O que isso oculta? Há algum fio condutor nas ações
de Siro Darlan? Algo, um princípio, a que todas elas possam ser reconduzidas,
critiquem-se ou não os métodos que ele emprega?
Uma correta estratégia analítica, do meu ponto de
vista, passa pela identificação do contexto no qual se insere a trajetória de
Siro. Definir este contexto é um projeto maior que o de relembrar a biografia
dele, mas também inclui recapitular essa biografia.
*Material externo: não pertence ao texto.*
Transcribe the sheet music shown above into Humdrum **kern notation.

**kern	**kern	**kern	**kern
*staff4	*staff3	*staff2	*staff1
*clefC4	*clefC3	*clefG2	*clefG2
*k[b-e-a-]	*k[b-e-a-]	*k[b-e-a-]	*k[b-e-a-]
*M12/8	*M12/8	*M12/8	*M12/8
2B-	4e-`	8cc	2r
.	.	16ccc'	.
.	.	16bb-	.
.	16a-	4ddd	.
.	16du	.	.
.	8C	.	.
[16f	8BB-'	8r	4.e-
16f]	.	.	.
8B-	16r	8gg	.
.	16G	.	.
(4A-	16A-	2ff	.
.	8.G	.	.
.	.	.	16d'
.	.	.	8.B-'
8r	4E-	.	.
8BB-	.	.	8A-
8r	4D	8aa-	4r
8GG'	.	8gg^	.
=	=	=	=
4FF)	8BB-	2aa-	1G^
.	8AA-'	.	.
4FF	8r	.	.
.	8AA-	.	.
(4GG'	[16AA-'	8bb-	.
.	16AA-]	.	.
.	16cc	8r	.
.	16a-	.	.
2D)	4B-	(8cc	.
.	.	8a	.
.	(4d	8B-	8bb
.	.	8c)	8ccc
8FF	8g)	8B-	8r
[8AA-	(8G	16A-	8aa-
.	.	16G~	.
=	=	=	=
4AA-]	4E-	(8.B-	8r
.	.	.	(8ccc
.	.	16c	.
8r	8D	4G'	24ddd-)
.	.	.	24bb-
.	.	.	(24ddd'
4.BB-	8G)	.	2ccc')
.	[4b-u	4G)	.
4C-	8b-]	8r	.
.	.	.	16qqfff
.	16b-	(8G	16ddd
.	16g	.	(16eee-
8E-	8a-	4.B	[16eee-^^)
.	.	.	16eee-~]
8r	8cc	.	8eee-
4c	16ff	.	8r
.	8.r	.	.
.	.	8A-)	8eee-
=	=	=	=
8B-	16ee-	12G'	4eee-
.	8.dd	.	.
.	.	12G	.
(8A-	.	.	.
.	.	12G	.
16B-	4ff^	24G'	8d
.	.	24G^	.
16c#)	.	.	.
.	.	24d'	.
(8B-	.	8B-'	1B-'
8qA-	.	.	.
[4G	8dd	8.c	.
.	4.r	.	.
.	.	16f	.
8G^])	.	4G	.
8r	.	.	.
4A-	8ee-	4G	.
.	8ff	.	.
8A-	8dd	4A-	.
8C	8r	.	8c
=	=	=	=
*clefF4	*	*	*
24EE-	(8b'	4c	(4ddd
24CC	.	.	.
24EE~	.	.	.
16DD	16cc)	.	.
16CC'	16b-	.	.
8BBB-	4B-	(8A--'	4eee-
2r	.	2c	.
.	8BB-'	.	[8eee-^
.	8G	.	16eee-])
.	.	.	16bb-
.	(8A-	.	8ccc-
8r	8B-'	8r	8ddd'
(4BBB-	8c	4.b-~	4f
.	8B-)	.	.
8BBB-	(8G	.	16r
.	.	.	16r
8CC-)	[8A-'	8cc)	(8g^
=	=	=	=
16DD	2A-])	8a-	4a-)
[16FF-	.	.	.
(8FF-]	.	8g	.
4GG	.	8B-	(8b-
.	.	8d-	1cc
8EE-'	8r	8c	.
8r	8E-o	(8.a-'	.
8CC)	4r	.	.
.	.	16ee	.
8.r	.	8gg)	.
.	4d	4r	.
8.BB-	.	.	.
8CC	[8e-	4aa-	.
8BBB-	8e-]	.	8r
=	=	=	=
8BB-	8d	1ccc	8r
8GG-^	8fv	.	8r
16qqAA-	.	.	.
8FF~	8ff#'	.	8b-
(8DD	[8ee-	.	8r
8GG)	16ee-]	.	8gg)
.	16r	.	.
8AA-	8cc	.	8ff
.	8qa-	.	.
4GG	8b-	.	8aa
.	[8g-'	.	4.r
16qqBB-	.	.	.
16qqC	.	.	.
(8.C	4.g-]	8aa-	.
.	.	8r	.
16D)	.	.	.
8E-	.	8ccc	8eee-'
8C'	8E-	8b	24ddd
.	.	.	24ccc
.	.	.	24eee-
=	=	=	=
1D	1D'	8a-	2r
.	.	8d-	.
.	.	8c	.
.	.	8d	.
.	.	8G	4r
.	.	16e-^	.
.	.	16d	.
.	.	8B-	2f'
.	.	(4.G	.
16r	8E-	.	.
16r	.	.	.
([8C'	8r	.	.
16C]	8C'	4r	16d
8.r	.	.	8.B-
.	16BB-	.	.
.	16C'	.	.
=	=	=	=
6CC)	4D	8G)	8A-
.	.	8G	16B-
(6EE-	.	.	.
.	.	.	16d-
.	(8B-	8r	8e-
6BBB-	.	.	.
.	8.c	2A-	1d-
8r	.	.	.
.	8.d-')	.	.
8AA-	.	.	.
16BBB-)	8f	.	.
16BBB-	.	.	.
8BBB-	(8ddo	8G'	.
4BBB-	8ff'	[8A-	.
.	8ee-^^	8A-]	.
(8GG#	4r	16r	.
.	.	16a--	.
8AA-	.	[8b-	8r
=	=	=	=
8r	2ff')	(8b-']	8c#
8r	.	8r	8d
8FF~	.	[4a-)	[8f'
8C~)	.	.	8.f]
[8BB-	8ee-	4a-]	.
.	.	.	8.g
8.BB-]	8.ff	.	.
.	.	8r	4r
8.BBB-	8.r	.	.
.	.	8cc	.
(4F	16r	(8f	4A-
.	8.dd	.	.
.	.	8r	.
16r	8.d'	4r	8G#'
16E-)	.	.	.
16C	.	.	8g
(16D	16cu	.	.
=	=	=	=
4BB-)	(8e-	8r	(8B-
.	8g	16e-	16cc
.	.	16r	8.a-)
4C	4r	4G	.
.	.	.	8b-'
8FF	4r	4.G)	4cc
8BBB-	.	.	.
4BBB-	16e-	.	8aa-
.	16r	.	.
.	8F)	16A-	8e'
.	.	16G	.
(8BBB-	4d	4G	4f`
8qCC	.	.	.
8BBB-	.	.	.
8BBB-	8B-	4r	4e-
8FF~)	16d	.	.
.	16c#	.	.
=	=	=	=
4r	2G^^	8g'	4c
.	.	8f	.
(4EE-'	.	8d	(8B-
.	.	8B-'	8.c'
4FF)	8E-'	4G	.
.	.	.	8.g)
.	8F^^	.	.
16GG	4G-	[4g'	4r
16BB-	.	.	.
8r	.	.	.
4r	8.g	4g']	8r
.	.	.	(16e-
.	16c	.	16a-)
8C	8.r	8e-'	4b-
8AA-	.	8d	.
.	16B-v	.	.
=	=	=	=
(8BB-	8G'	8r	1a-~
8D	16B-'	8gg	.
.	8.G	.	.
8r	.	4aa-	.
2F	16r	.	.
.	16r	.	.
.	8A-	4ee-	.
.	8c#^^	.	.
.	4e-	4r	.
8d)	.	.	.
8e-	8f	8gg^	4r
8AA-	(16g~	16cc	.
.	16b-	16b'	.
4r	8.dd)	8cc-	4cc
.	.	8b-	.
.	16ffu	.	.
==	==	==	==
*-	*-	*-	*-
Siro Darlan torna-se conhecido na década de 90 por
lutar pela implementação dos direitos de crianças e adolescentes vulneráveis,
objeto prioritário de várias formas de exclusão/criminalização: da midiática,
operada de modo incansável, cotidianamente, pelas grandes empresas de
comunicação social, à concreta, sob a forma das ações de grupos de extermínio,
com protagonismo inegável das políticas públicas que persistiram (e persistem,
na maior parte do tempo) em tratar as instituições "sócio-educativas"
como presídios juvenis.
Ver as coisas assim importa em circunscrever o
comportamento de Siro ao campo das políticas infanto-juvenis. Nada mais
equivocado.
A luta que protagoniza, simbolizada na defesa dos
direitos de crianças e adolescentes, em sua maioria negros, pobres, meninas
grávidas, quase todos oriundos de alguma periferia real ou igualmente
simbólica, exprime uma postura de contestação a uma ordem social
reconhecidamente injusta, que se manifesta também em outros campos, que são
objeto de sua atenção:
a) no Judiciário, que durante a ditadura revelou-se
em grande medida servil aos desmandos dos poderosos de ocasião, quer por
convicção (autoritária) de muitos dos seus membros, quer por medo ou
simplesmente porque outros integrantes do poder acreditavam que não era dever
seu opor resistência à ditadura de dentro do Judiciário;
b) no amplo terreno de conflitos demarcado pelas
políticas de "minorização", isto é, de conversão das maiorias populacionais
(os mesmos pobres, negros, mulheres, os que professam credos de origem africana
etc.) em minorias políticas, algo que, diga-se de passagem, diz muito daquilo
que Wacquant denomina de "imenso trabalho histórico de eufemização
jurídica, política e cultural constitutivo do estabelecimento de um regime
formalmente democrático, fruto de dois séculos de lutas sociais - (brotar com
clareza a face oculta) do Estado como organização coletiva da violência visando
a manutenção da ordem estabelecida e a submissão dos dominados";
c) no setor da incriminação de adultos. Muito antes
do fenômeno mais recente do "grande encarceramento", Siro Darlan
lutava contra aquilo que se observava a olho nu: a desumana repressão penal e a
predileção seletiva do sistema.
Siro Darlan foi um dos pioneiros, na esfera do
Judiciário, no que se refere ao diálogo com movimentos sociais. Também a
abertura a setores discriminados, cuja voz pretende-se sufocada, como o pessoal
do funk, tem em Siro um ator de vanguarda. Esteticamente estar ao lado de
funkeiros, sambistas, "menores infratores" apenas fazia sentido ao
establishment, em se tratando de juiz, na hipótese de obedecer ao padrão
consagrado para a figura da autoridade, encarnada pelo magistrado: a condição
de alguém dotado de uma superioridade ética com disposição "paternal"
para fazer o bem.
O figurino do Siro não cabe nesse traje vertical da
autoridade autocrática... a vestimenta judicial dele é horizontal, permeável,
dialogal... há um Outro que Siro reconhece, ainda que movido por sua ideologia
católica.
A percepção dessa trajetória auxilia na compreensão
do conjunto de atitudes - judiciais e extrajudiciais, todas públicas - de Siro
Darlan. Vistas em perspectiva, o exótico e censurável muda de lugar:
transfere-se dele para os que abusam do poder, quer ao pretender a manutenção
do status quo, quer ao defender benefícios corporativos que toda a sociedade
critica, porque muito claramente contradizem princípios republicanos.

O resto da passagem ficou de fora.